Silicone retina chip, www.eng.buffalo.edu
Bone marrow stem cells might one day deliver drugs to the eye, halting age- and diabetes-related blindness. The cells can treat a genetic condition that causes mouse retinas to degenerate.
When the stem cells - that usually make blood vessels - were injected into the fluid-filled space of the eye they became part of developing blood vessels in the retina.
Faulty capillary formation is central to both the leading causes of adult blindness in the US: diabetic retinopathy and age-related macular degeneration.

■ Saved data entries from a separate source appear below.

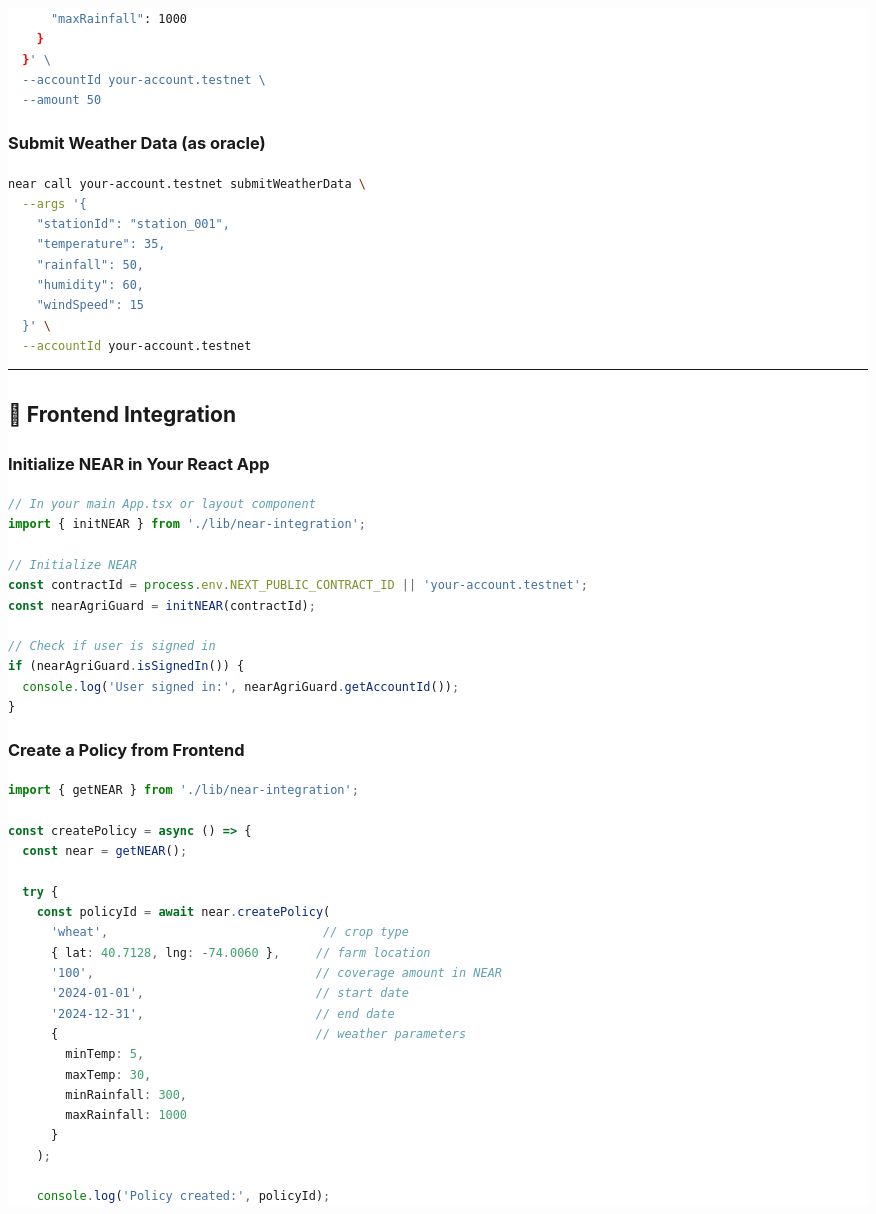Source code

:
 ```bash
      "maxRainfall": 1000
    }
  }' \
  --accountId your-account.testnet \
  --amount 50
```

### Submit Weather Data (as oracle)
```bash
near call your-account.testnet submitWeatherData \
  --args '{
    "stationId": "station_001",
    "temperature": 35,
    "rainfall": 50,
    "humidity": 60,
    "windSpeed": 15
  }' \
  --accountId your-account.testnet
```

---

## 🔗 Frontend Integration

### Initialize NEAR in Your React App

```typescript
// In your main App.tsx or layout component
import { initNEAR } from './lib/near-integration';

// Initialize NEAR
const contractId = process.env.NEXT_PUBLIC_CONTRACT_ID || 'your-account.testnet';
const nearAgriGuard = initNEAR(contractId);

// Check if user is signed in
if (nearAgriGuard.isSignedIn()) {
  console.log('User signed in:', nearAgriGuard.getAccountId());
}
```

### Create a Policy from Frontend

```typescript
import { getNEAR } from './lib/near-integration';

const createPolicy = async () => {
  const near = getNEAR();
  
  try {
    const policyId = await near.createPolicy(
      'wheat',                              // crop type
      { lat: 40.7128, lng: -74.0060 },     // farm location
      '100',                               // coverage amount in NEAR
      '2024-01-01',                        // start date
      '2024-12-31',                        // end date
      {                                    // weather parameters
        minTemp: 5,
        maxTemp: 30,
        minRainfall: 300,
        maxRainfall: 1000
      }
    );
    
    console.log('Policy created:', policyId);
```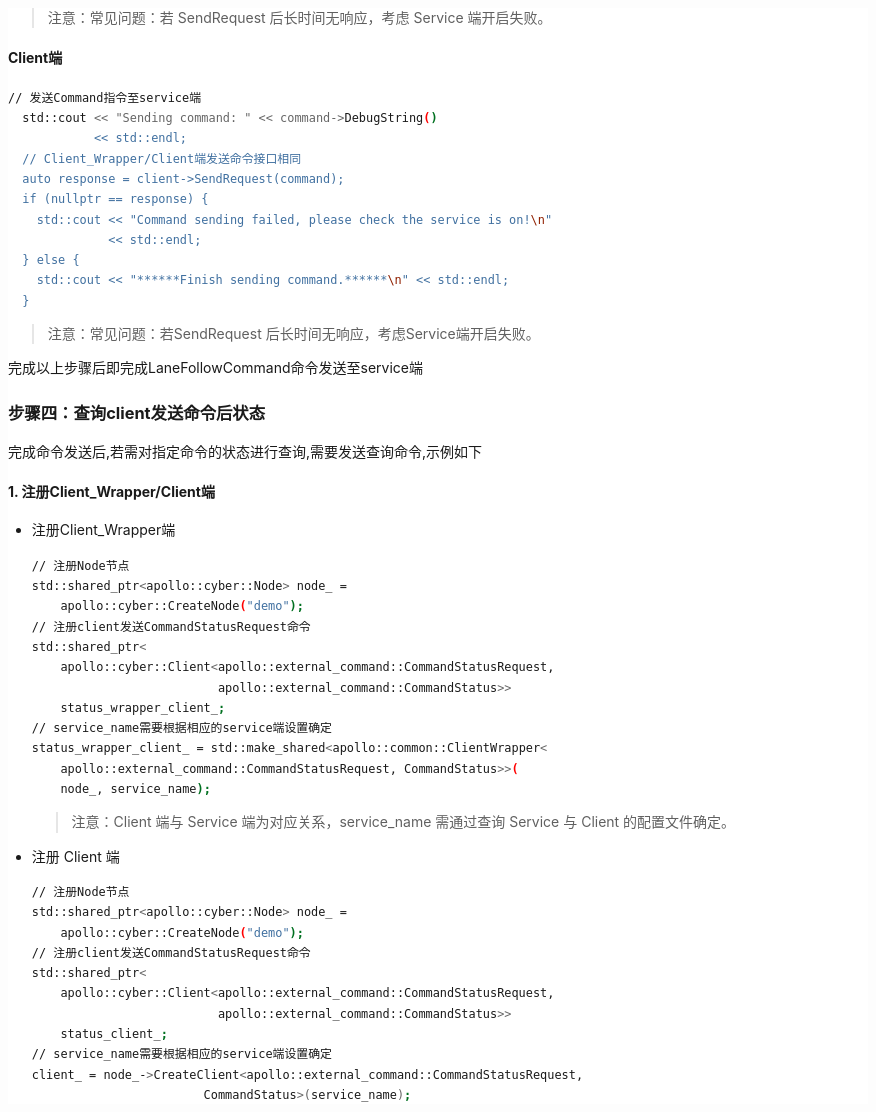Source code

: > 注意：常见问题：若 SendRequest 后长时间无响应，考虑 Service 端开启失败。

#### Client端

```bash
// 发送Command指令至service端
  std::cout << "Sending command: " << command->DebugString()
            << std::endl;
  // Client_Wrapper/Client端发送命令接口相同
  auto response = client->SendRequest(command);
  if (nullptr == response) {
    std::cout << "Command sending failed, please check the service is on!\n"
              << std::endl;
  } else {
    std::cout << "******Finish sending command.******\n" << std::endl;
  }
```

> 注意：常见问题：若SendRequest 后长时间无响应，考虑Service端开启失败。

完成以上步骤后即完成LaneFollowCommand命令发送至service端

### 步骤四：查询client发送命令后状态

完成命令发送后,若需对指定命令的状态进行查询,需要发送查询命令,示例如下

#### 1. 注册Client_Wrapper/Client端

- 注册Client_Wrapper端

  ```bash
  // 注册Node节点
  std::shared_ptr<apollo::cyber::Node> node_ =
      apollo::cyber::CreateNode("demo");
  // 注册client发送CommandStatusRequest命令
  std::shared_ptr<
      apollo::cyber::Client<apollo::external_command::CommandStatusRequest,
                            apollo::external_command::CommandStatus>>
      status_wrapper_client_;
  // service_name需要根据相应的service端设置确定
  status_wrapper_client_ = std::make_shared<apollo::common::ClientWrapper<
      apollo::external_command::CommandStatusRequest, CommandStatus>>(
      node_, service_name);
  ```

  > 注意：Client 端与 Service 端为对应关系，service_name 需通过查询 Service 与 Client 的配置文件确定。

- 注册 Client 端

  ```bash
  // 注册Node节点
  std::shared_ptr<apollo::cyber::Node> node_ =
      apollo::cyber::CreateNode("demo");
  // 注册client发送CommandStatusRequest命令
  std::shared_ptr<
      apollo::cyber::Client<apollo::external_command::CommandStatusRequest,
                            apollo::external_command::CommandStatus>>
      status_client_;
  // service_name需要根据相应的service端设置确定
  client_ = node_->CreateClient<apollo::external_command::CommandStatusRequest,
                          CommandStatus>(service_name);

  ```
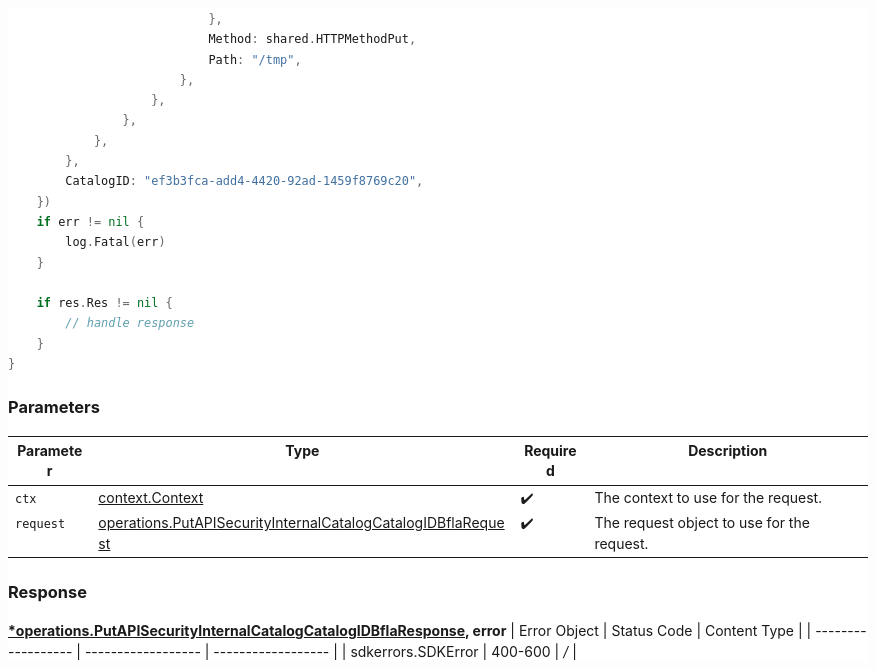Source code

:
 ```go
                            },
                            Method: shared.HTTPMethodPut,
                            Path: "/tmp",
                        },
                    },
                },
            },
        },
        CatalogID: "ef3b3fca-add4-4420-92ad-1459f8769c20",
    })
    if err != nil {
        log.Fatal(err)
    }

    if res.Res != nil {
        // handle response
    }
}
```

### Parameters

| Parameter                                                                                                                                        | Type                                                                                                                                             | Required                                                                                                                                         | Description                                                                                                                                      |
| ------------------------------------------------------------------------------------------------------------------------------------------------ | ------------------------------------------------------------------------------------------------------------------------------------------------ | ------------------------------------------------------------------------------------------------------------------------------------------------ | ------------------------------------------------------------------------------------------------------------------------------------------------ |
| `ctx`                                                                                                                                            | [context.Context](https://pkg.go.dev/context#Context)                                                                                            | :heavy_check_mark:                                                                                                                               | The context to use for the request.                                                                                                              |
| `request`                                                                                                                                        | [operations.PutAPISecurityInternalCatalogCatalogIDBflaRequest](../../pkg/models/operations/putapisecurityinternalcatalogcatalogidbflarequest.md) | :heavy_check_mark:                                                                                                                               | The request object to use for the request.                                                                                                       |


### Response

**[*operations.PutAPISecurityInternalCatalogCatalogIDBflaResponse](../../pkg/models/operations/putapisecurityinternalcatalogcatalogidbflaresponse.md), error**
| Error Object       | Status Code        | Content Type       |
| ------------------ | ------------------ | ------------------ |
| sdkerrors.SDKError | 400-600            | */*                |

Scientists have worked on mice carrying a genetic mutation for retina development. Normally, these animals start to lose retina blood vessels around two weeks after birth and become completely blind by one month. Bone marrow stem cells stabilized capillaries for up to a month after the injection.
Whether the mice can see, remains to be tested, but the retinas appear normal. "What's so interesting about these cells is that they go directly to where they are needed, incorporate into the normal developing [blood vessels] and just sort of join the party," says ophthalmologist Lois Smith of Harvard Medical School in Cambridge, Massachusetts, who studies blindness in premature babies.
Excess capillaries can also cause blindness. So scientists next exploited the cells' targeting ability to deliver a protein to the retina that stopped blood vessels growing. Before being injected the cells were genetically modified to produce the protein.
This experiment is very much promising in the future. Such therapy could help not only to grow retina, using autologous transplantation of bone marrow cells. This technology could be applied in treating much more diseases than we can imagine possible. Before then, much more work must be done in animal models to rule out dangerous side-effects and new possibilities of this technology.